A senior NIO civil servant was paid £10,000 in compensation because he was offended at having to walk past portraits of the Queen and the Duke of Edinburgh, a peer has told the House of Lords.
Lord Maginnis told Parliament that Lee Hegarty, who was subsequently promoted to become secretary and accounting officer of the Parades Commission, had been paid the money after he complained, but the situation had been “shrouded in secrecy”.
Lord Maginnis, the former Ulster Unionist MP for Fermanagh and South Tyrone, said that “this quite scandalous episode” now undermined Mr Hegarty’s role at the quango which regulates parades.
Speaking in the Lords on Wednesday night as the Northern Ireland (Executive Formation) Bill was debated, Lord Maginnis said: “It has come to my attention that around £10,000 was paid in compensation to a civil servant who was offended at having to walk past portraits of Her Majesty the Queen and the Duke of Edinburgh.
“This individual, who had worked in the NIO for between 15 and 20 years, claimed that under human rights legislation it was unfair to him to have to work where he was offended by portraits. The portraits were removed and the offended party, a Mr Lee Hegarty, was consulted on what should replace them.”
Lord Maginnis went on: “He suggested that the portraits of Her Majesty the Queen and the Duke of Edinburgh should be replaced with photographs of, at best, the Queen meeting people during engagements in Northern Ireland.
“One such photograph features Her Majesty the Queen shaking hands with the former deputy first minister, Martin McGuinness, at the Lyric Theatre in Belfast.
“I do not mind that; what I mind is that the case brought by the complainant was settled secretly and that the sum of £10,000 was handed over, presumably for hurt feelings and distress.

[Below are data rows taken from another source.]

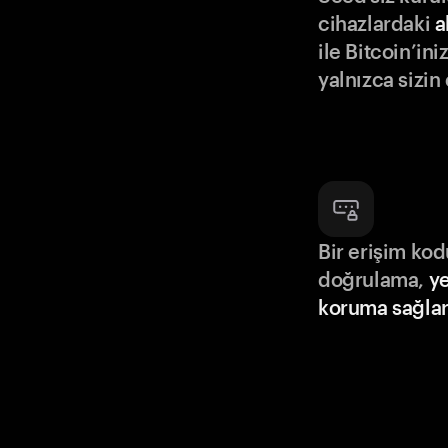
cihazlardaki
a
ile Bitcoin’in
yalnızca sizin
Bir erişim ko
doğrulama,
ye
koruma sağlar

“This settlement was signed off by the then secretary of state, Theresa Villiers MP, on the recommendation, I am informed, of her permanent secretary Jonathan Stephens.
“I have been told to look at the annual accounts to find out where the money came from – but it is not to be found. That should concern us.”
Lord Maginnis said that last year, some time after the compensation, Mr Hegarty was promoted to become accounting officer of the Parades Commission.
Addressing a largely empty House of Lords, the peer contrasted what he said had happened with the civil servant to the years of delay in compensating victims of historical institutional abuse in Northern Ireland, who he said had been “shamefully left out in the cold when it comes to their justifiable claims for compensation”.
He added: “This is scandalous. It is an indictment of the Northern Ireland Office and of this government.
“We have lost all sense of reality when a portrait of Her Majesty can cause offence to a civil servant but we do not bat an eyelid when we deny closure and justice to unfortunate people who have been abused in the most outrageous manner imaginable.
“I urge the Northern Ireland Office not only to restore the original portraits of Her Majesty and the Duke of Edinburgh but to expedite payment of the comparatively paltry compensation due to the people who are more deserving than this opportunistic civil servant who, surely, must now be compromised in his position in the Parades Commission because of his bigoted stance over the Royal Family.”
When asked about what Lord Maginnis had said, the Northern Ireland Office said in a brief statement: “We will not comment on individual personnel matters.”